Leitsatz (redaktionell)
1. Der Rentnerversicherung der Arbeiter sind Werkschutzleute auch dann zuzuordnen, wenn sie außerdem als vereidigte Wieger die ein- und ausfahrenden Lastzüge kontrollieren. Neben der rein mechanischen Tätigkeit muß auch die Kontrolle der Passierscheine, Frachtbriefe und polizeilichen Kennzeichen der Fahrzeuge und das Verwiegen der von der Polizei vorgeführten Fahrzeuge als eine einfache Dienstleistung ohne sonderliche geistige Beanspruchung angesehen werden. Das gilt auch für die Kontrolle des Materials iVm der Kontrolle der Begleitpapiere.

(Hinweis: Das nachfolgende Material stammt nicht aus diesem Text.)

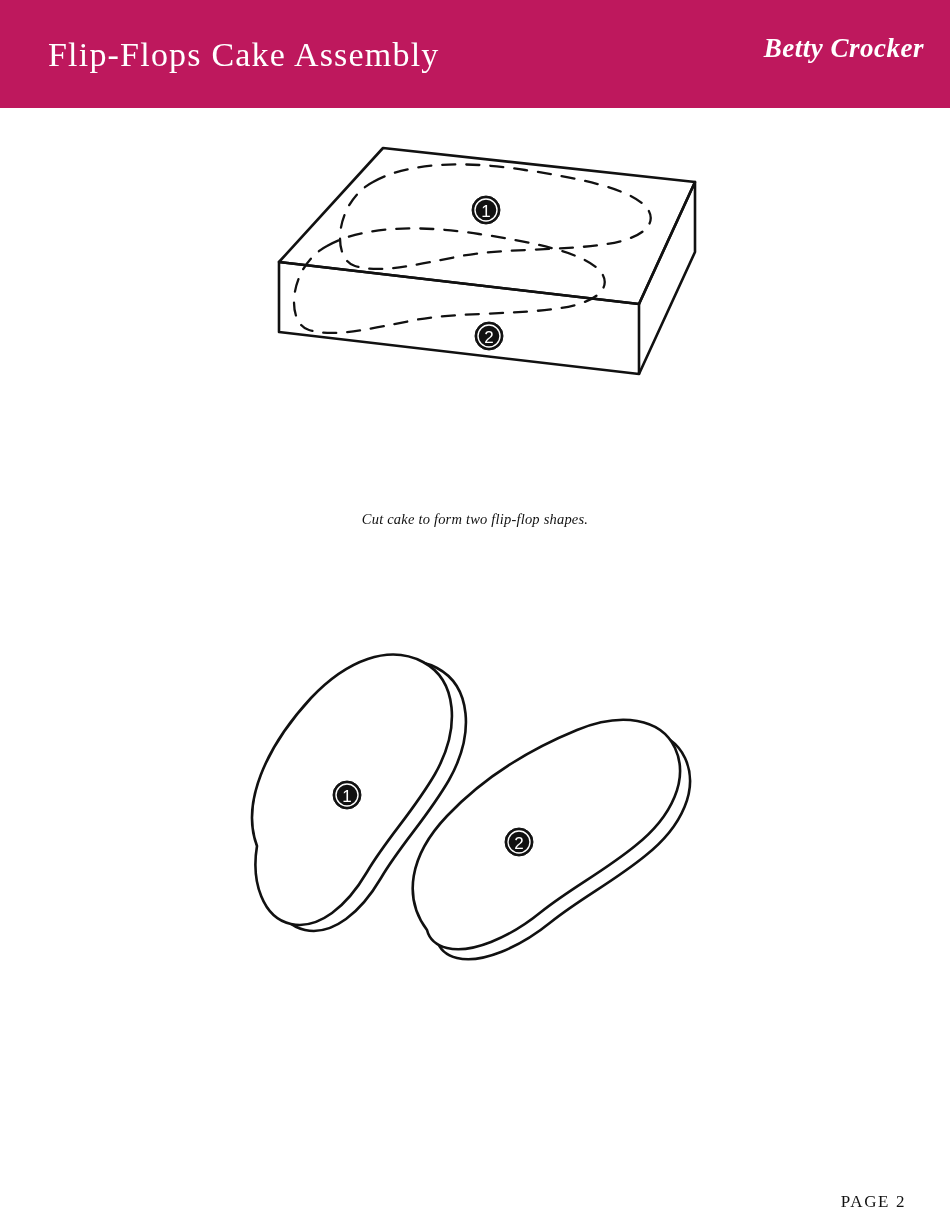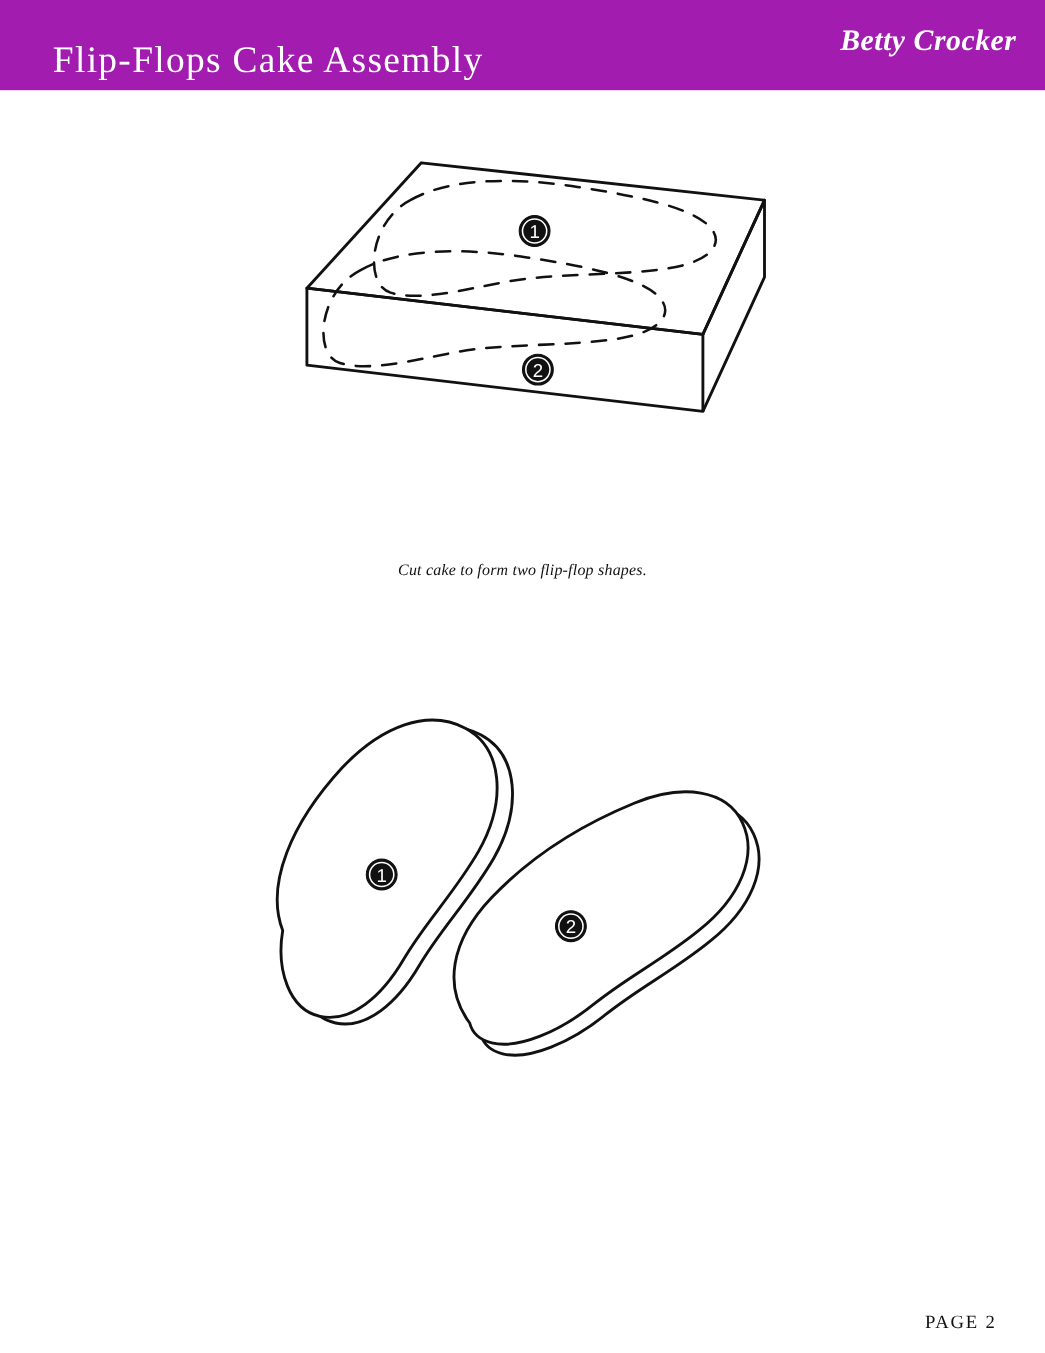"Flip-Flops Cake Assembly" .header { background: #a21caf -> #be185d; height: 82px -> 108px }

Aber auch die Erstellung von Wiegekarten ist als eine verhältnismäßig einfache Arbeit anzusehen, da sie keine besonderen Fähigkeiten erfordert.
2. Ob ein Arbeitnehmer, zu dessen Aufgabenbereich sowohl körperlich-mechanische Verrichtungen als auch büromäßige Tätigkeiten gehören, als Arbeiter oder als Angestellter anzusehen ist, richtet sich grundsätzlich nach der jeweils herrschenden Verkehrsanschauung; hat sich bisher eine einheitliche Verkehrsauffassung nicht gebildet, so ist darauf abzustellen, ob die Gesamttätigkeit überwiegend körperlicher oder geistiger Art ist.
Normenkette
RVO § 1127 Abs. 1 S. 1 Nr. 1 Fassung: 1957-02-23; AVG § 2 Abs. 1 Nr. 1 Fassung: 1957-02-23
Tenor
Auf die Revision der beigeladenen Landesversicherungsanstalt Hessen werden die Urteile des Hessischen Landessozialgerichts vom 11. Dezember 1969 und des Sozialgerichts Darmstadt vom 4. Oktober 1968 aufgehoben.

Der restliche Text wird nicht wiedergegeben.